Activity. In the entries below, find the line with "focal_35mm: 15" and the line with "exposure_s: 1/250". Reproduce those two lines and every line between them exactly, and nothing more.

━━ The data

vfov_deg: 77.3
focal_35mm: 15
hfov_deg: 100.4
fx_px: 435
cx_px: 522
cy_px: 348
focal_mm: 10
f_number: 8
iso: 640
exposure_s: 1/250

━━━━
━━ The data

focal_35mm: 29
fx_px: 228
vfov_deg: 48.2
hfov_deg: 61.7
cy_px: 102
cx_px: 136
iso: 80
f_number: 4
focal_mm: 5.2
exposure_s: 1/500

━━━━

Result of the exercise.
focal_35mm: 15
hfov_deg: 100.4
fx_px: 435
cx_px: 522
cy_px: 348
focal_mm: 10
f_number: 8
iso: 640
exposure_s: 1/250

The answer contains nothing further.